--- Information supplied ---
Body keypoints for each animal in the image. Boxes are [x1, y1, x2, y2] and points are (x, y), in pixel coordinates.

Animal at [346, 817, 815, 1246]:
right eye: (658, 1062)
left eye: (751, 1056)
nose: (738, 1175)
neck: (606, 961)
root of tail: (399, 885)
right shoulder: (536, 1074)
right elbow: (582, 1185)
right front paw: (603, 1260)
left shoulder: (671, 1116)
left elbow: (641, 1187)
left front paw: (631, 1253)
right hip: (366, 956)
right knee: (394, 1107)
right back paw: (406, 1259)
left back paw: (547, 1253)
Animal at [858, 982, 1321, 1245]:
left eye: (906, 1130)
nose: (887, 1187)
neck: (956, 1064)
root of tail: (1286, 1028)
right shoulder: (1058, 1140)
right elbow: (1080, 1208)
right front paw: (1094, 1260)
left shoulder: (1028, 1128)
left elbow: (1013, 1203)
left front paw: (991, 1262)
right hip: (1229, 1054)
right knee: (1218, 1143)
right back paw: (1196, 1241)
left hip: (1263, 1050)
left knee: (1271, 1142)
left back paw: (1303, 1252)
---
--- Information supplied ---
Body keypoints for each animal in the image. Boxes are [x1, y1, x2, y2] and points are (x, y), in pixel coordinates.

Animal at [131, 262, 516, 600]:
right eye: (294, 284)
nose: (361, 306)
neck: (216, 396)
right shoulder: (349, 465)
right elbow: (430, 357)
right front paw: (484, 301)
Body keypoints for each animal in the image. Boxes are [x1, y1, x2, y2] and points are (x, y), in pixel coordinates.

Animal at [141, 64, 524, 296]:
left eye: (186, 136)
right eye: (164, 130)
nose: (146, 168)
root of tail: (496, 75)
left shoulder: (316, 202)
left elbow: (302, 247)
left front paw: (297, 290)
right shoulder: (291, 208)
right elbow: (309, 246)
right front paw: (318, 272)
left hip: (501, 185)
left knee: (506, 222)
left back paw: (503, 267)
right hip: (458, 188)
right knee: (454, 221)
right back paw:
---
--- Information supplied ---
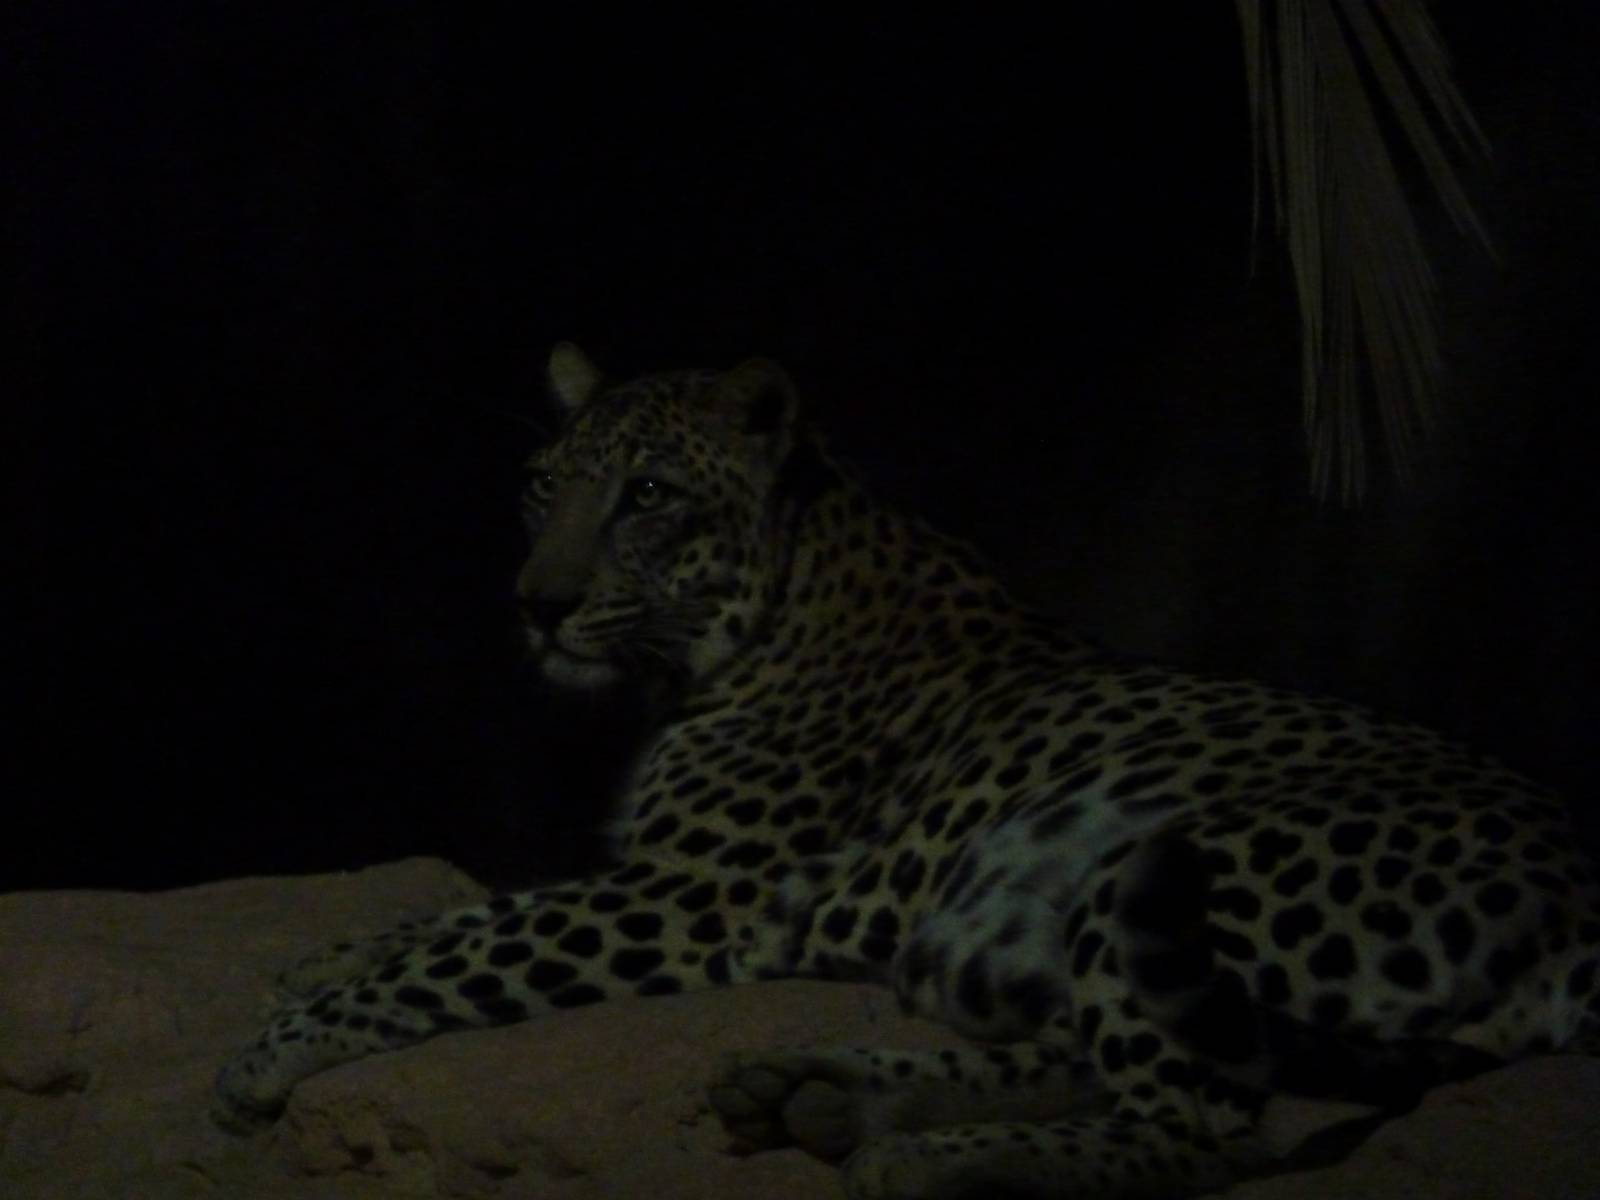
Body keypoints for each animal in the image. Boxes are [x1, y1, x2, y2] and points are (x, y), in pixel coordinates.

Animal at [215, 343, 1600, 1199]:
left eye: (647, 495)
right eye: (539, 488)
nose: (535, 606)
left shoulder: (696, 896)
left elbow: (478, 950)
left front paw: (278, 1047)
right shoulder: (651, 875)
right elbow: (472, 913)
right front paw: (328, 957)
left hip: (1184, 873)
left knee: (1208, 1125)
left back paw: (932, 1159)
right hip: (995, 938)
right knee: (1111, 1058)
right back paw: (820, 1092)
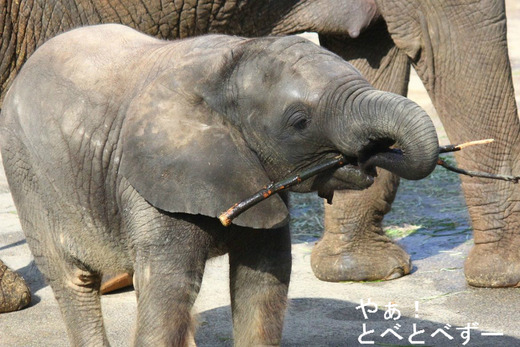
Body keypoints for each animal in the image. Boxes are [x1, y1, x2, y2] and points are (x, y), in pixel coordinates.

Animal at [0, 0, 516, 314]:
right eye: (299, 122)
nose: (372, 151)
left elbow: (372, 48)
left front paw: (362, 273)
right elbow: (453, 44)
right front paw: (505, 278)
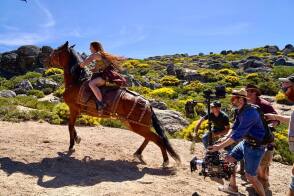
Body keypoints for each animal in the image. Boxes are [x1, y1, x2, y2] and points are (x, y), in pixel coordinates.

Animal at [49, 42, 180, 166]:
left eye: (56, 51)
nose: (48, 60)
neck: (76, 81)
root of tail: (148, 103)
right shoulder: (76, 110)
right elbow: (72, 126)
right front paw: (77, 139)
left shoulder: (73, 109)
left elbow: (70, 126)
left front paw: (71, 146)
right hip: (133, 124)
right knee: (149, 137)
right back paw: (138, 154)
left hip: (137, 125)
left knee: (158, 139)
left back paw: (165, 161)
---
About this task:
Given the data above, transcribe exactly the lines from the one containing "left elbow: (641, 1187)" down to the one containing "right elbow: (1080, 1208)", and no others.

Solution below:
left elbow: (641, 1187)
left front paw: (631, 1253)
right hip: (366, 956)
right knee: (394, 1107)
right back paw: (406, 1259)
left back paw: (547, 1253)
Animal at [858, 982, 1321, 1245]:
left eye: (906, 1130)
nose: (887, 1187)
neck: (956, 1064)
root of tail: (1286, 1028)
right shoulder: (1058, 1140)
right elbow: (1080, 1208)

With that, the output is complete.